KrAzY3 wrote:You have to love the arrogance of modern athletes. Who is to say that Jim Thorpe or Jesse Owens would not be the greatest athletes if they were alive today?
Modern athletes benefit from a host of things, modern medicine, scientific advances, better equipment, etc... when my grandfather was playing sports they told them not to drink water! Heck there was an Olympic marathon once were the runners were nearly killed by idiotic advice. So yes, of course these guys were not putting up the numbers we see today. What this doesn't mean though is that given what modern athletes have to work with today they wouldn't be capable of the same things, or... even better things.
JJ wasn't even really wrong about what he said, it was more how he said it, and partly also how people took it, but mainly the way he said it. JJ saying guys weren't as good because the average player didn't have the same resources and couldn't spend summers working on their game and were plumbers and bus drivers is 100% true. If those guys made enough money and had the facilities, trainers, knowledge, rules, etc that guys have now, they would have been better. If I didn't have to study, work, etc, and basketball was my job, I would be even better at it than I am, yea, of course. This doesn't mean outliers aren't there, but outliers can be advantaged in the early stages of a league, because everything is a first, strategy is stil developing, rules are still being ironed out, and an outlier early is more likely to have a larger gap from the average player even in a smaller league.
On the other hand, if the pool of professional basketball players was anywhere close to what it is now, yes, there are guys who played in the early years who would no longer make the cut. We even see this for example in some graduate professions, the GPA to get in 30 years ago was like 2.7 and now you won't get in without a 3.5, community service, great recommendation letters, etc, and some people who got in then would be pushed out now, even with more school options, but many would still be fine, just work a little harder than they did before.
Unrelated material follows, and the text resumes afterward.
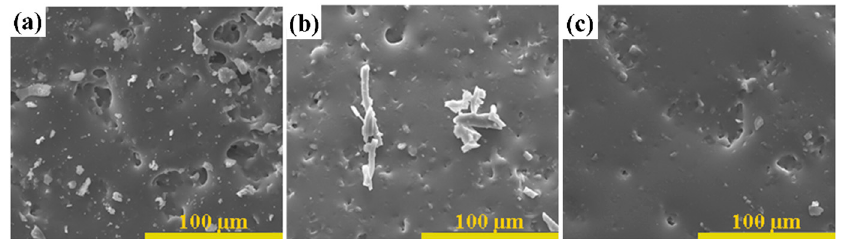
Figure 6. Surface micromorphology of coatings inserted at varied temperatures: ( a ) 900 °C; ( b ) 1100 °C; ( c ) 1150 °C. Sintering parameters: Heating rate: 3 °C/min, sintering temperature: 1200 °C, holding time: 0.5 h, and cooling down with the furnace.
There's no sport which in his infancy is going to have the same quality of athletes and competition as when it has become established and popular, it's just not realistic or logical to think so. BUT, the problem can come if everyone who played in the infancy of a sport gets diminished and/or disregarded, and while certainly that wasn't JJ's intent persay, that's how it comes off in the way his comments were made. And not diminishing them is not about not acknowledging the different circumstances and being able to have honest conversation about league quality etc, but about doing that while respecting that they paved the way and allowed you to have what you have. No, not every guy who made the NBA in the 60's would still make it now if they were born in 1995, but there are still many that would, and the ones that did helped all the current guys have what they have.